I am a follower of Jesus, both in faith and on Twitter (shout-out @jesus, what up?) and as such, feel obligated to celebrate his birthday the normal way — buying him last-minute gifts. I pondered and debated yet one question remained: What do you get the guy who possesses all?
Using social-media prowess, I polled the magical worlds of Facebookland and Twitterverse. The Twats had little to say. The FBetches were marginally more helpful.
Suggestions from Facebook “Friends” aka People I Know But May Not Have Seen in Five+ Years:
- Socks. This one’s out since Jesus tweeted NOT to give him socks. Picky, picky.
- Big Top Cookie. I like the idea but have recently developed a problem giving away anything that I secretly (or not so secretly) want. Selfish, yes. Smart, yesser.
- Chocolate. The quintessential catch-all when you’re in a bind, my main issue with this is that I give Him chocolate every spring to commemorate his death and resurrection. It’s also much cuter in egg and bunny form.
- Good children. Clearly, my mother meant SHE would give Jesus good children. Who isn’t pregnant and won’t be for quite some time to come? This guy.
- Singing at Christmas Eve mass. This gift is plausible because it’s free and only involves me attending church, which I do at least twice a year anyway. However, is it much of a gift if it sounds like cats dying combined with a car accident?
- Frankincense and myrrh. Albeit a copycat choice, this one would have been a wonderful selection. Only problem is, Bath & Body Works did not have them on sale as promised and I am not made of money.
So where does this leave me? Back to square one. The only silver lining is that I’m not Jewish and thus am not responsible for eight gifts a giving.
I ended up settling on some song (and dance) during Christmas Eve mass and behaving myself as best I could at the family’s annual Chinese Auction. NOTE: You may know it as a Yankee Swap or White Elephant Exchange, but PC people we are not.
It’s not much of a gift but it’s the thought that counts, right? Yeah, the only people who believe that are the same people who think Christmas isn’t all about presents. Talk about self-righteous.
As far as I’m concerned, me and the J-Man are still good. I know I’m going to have to step up my game next year and really make up for my procrastination. I wonder if He’d like a lovely selection of fine wines and bread? The stuff they serve every Sunday just doesn’t please my palate and he probably feels the same.
Halloween has come and gone, which means Christmas is tomorrow. At least, that’s what it feels like year after year, the second the clock strikes midnight on Nov. 1.
FYI: This year, I’ll be playing the part of The Grinch.
I’m already over it. The music, the decorations, the wish lists … count me out. Don’t get me started on the fact that it all begins entirely too early. What really grinds my gears is how obsessed people become with the holidays, for all the wrong reasons.

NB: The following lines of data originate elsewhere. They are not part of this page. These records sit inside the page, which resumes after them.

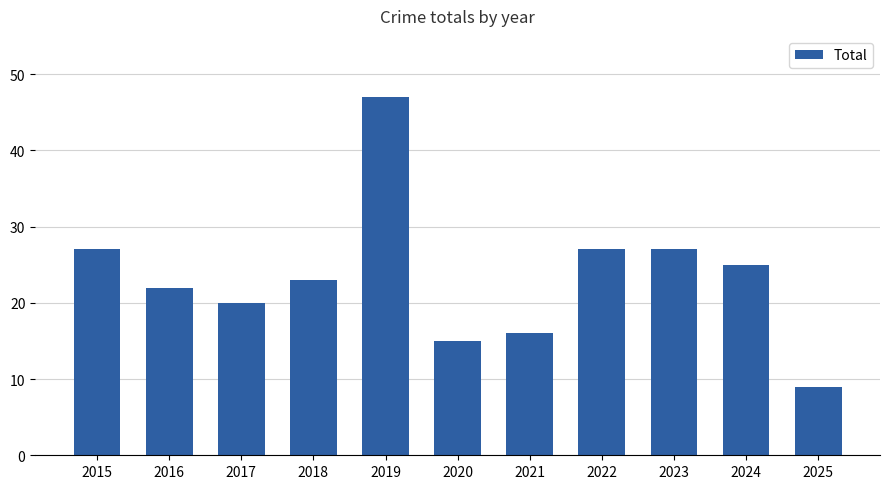

Read the value at 2020, to the nearest 5.

15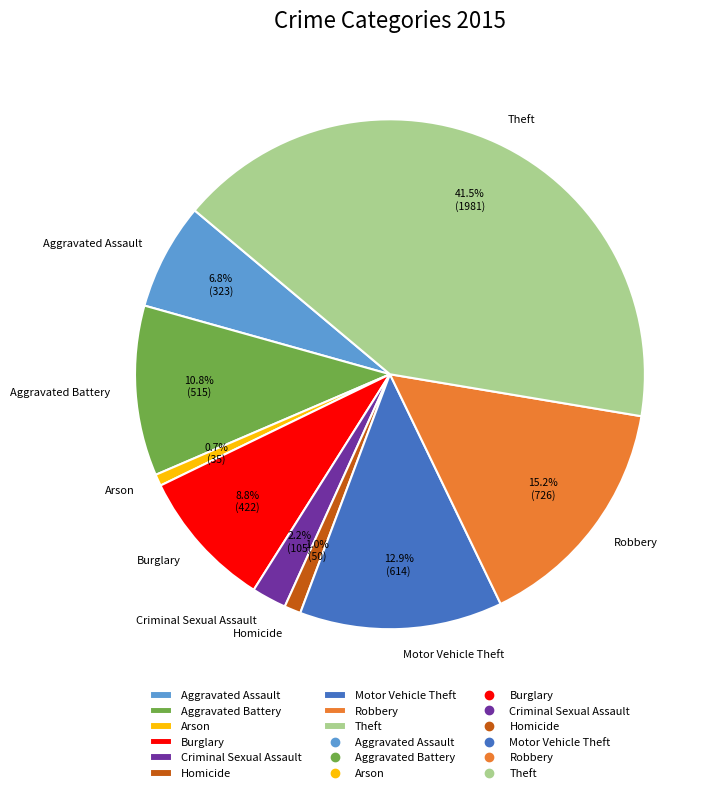

Which category has the biggest portion of the pie?

Theft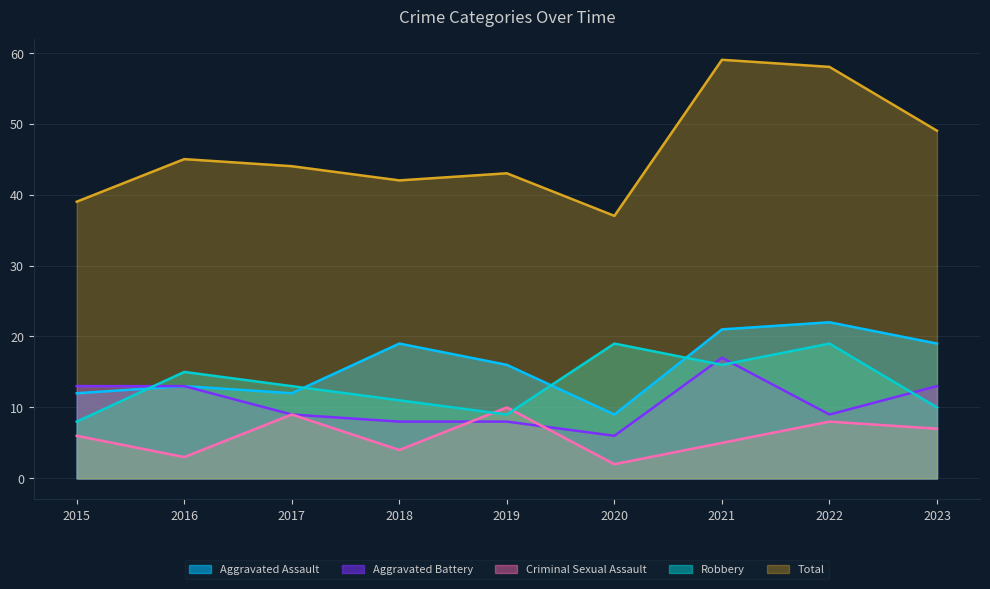

Which series changed the most between 2020 and 2023?

Total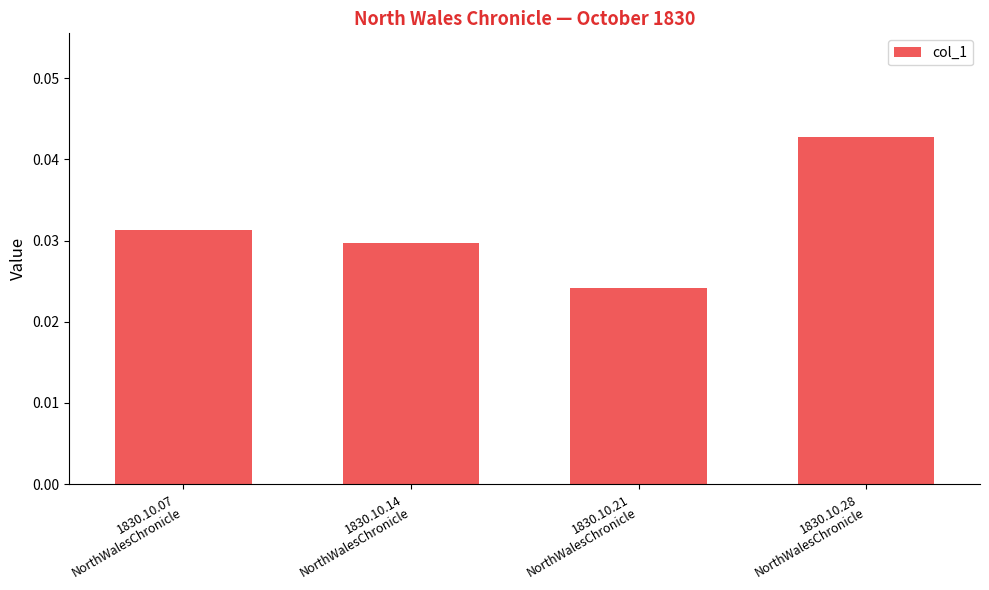

What position from the right is 1830.10.07
NorthWalesChronicle?

4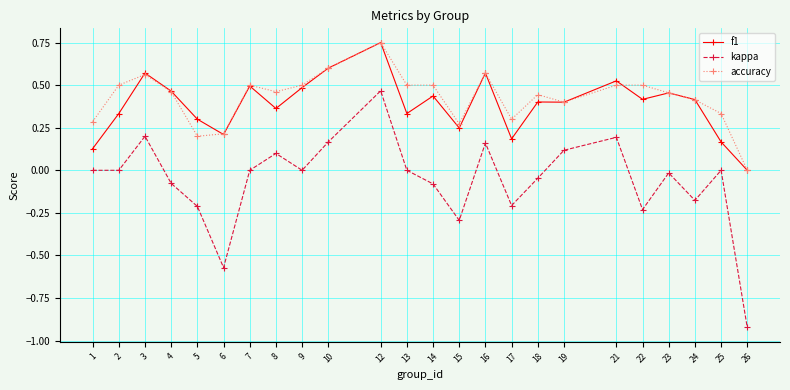

Rank the series at 8 from lowest to highest value.

kappa, f1, accuracy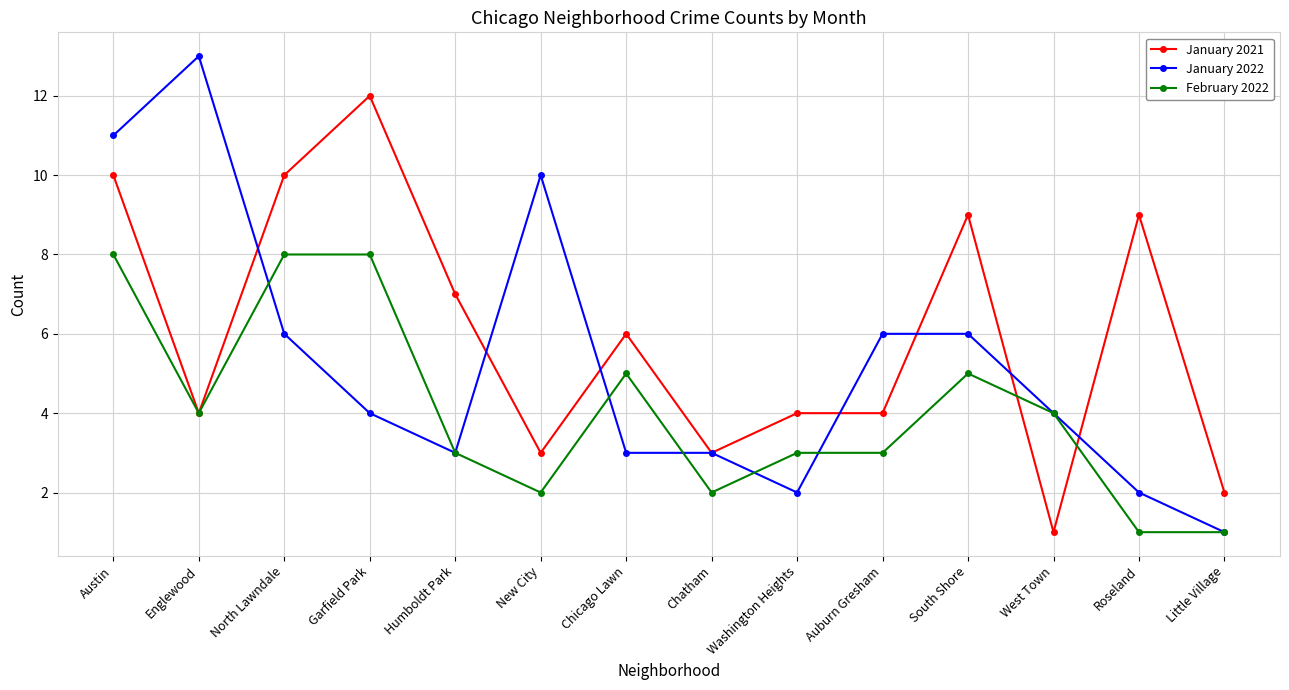

Is the value of February 2022 at Humboldt Park greater than the value of January 2022 at New City?

No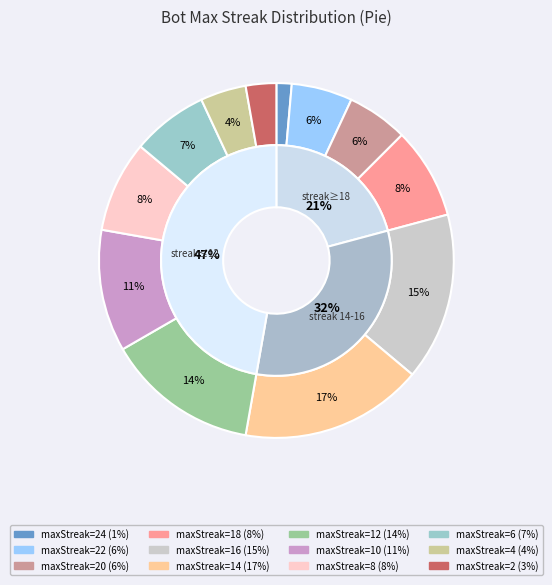

Is 6 the majority of the pie?

No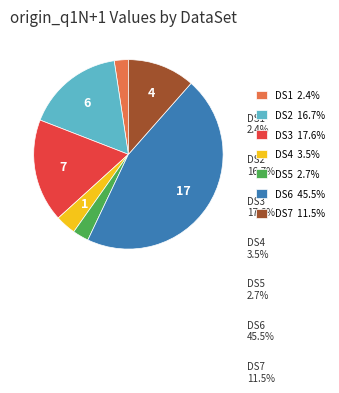

Does any single category account for the majority?

No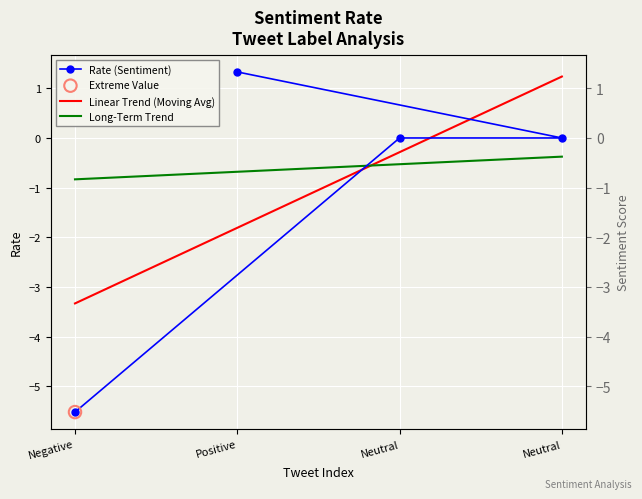

What is the change in value from Neutral to Positive?

+1.3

Now, I’m not going to be a Bible-beating preacher on this one. Everyone is entitled to their beliefs but seriously? Dec. 25 isn’t about material gifts. It shouldn’t be a pressure cooker for parents to please their spoiled, gluttonous children or for boyfriends to sweat out which piece of jewelry to buy.
The holidays aren’t about fighting a woman to the death for the new action figure or cutting off people in the parking lot for that coveted space.
It sickens me to see the “holiday spirit” consist of a “Fuck you!” and a middle finger. What’s there to celebrate in that?
I will admit, I’m not a model Catholic but I truly believe that Christmas is about the birth of Jesus and His gift to the world. I can’t speak for the non-Christian religious holidays in the wintertime, but I highly doubt that their central meaning involves steep price tags and greedy thoughts.
To me, Christmas is a time to celebrate the blessings afforded to us. It’s a time to spend with family, some who you may not see for another year or longer. It’s a chance to take just one day to rejoice and thank the Lord for all that He has given.
The presents will never go away, and I’m not suggesting they do. I’m not delusional, and I happen to enjoy creating or buying thoughtful gifts for my closest of kin. It surely sounds hypocritical, but I also know that we’re all material girls, living in a material world (to some degree).
I’ll admit that my disdain for the holiday season is especially heightened with my current job in advertising. I’m tired of reading about winter-scented candles and the hottest toys of the season. Adding sparkle and snowflakes to websites doesn’t make me merry and bright.
I just wish we could just remember that at the end of the day, it’s more than pretty packaging and empty wallets. It’s about kindness toward others and filling their hearts with the hope that not everyone is a selfish prick.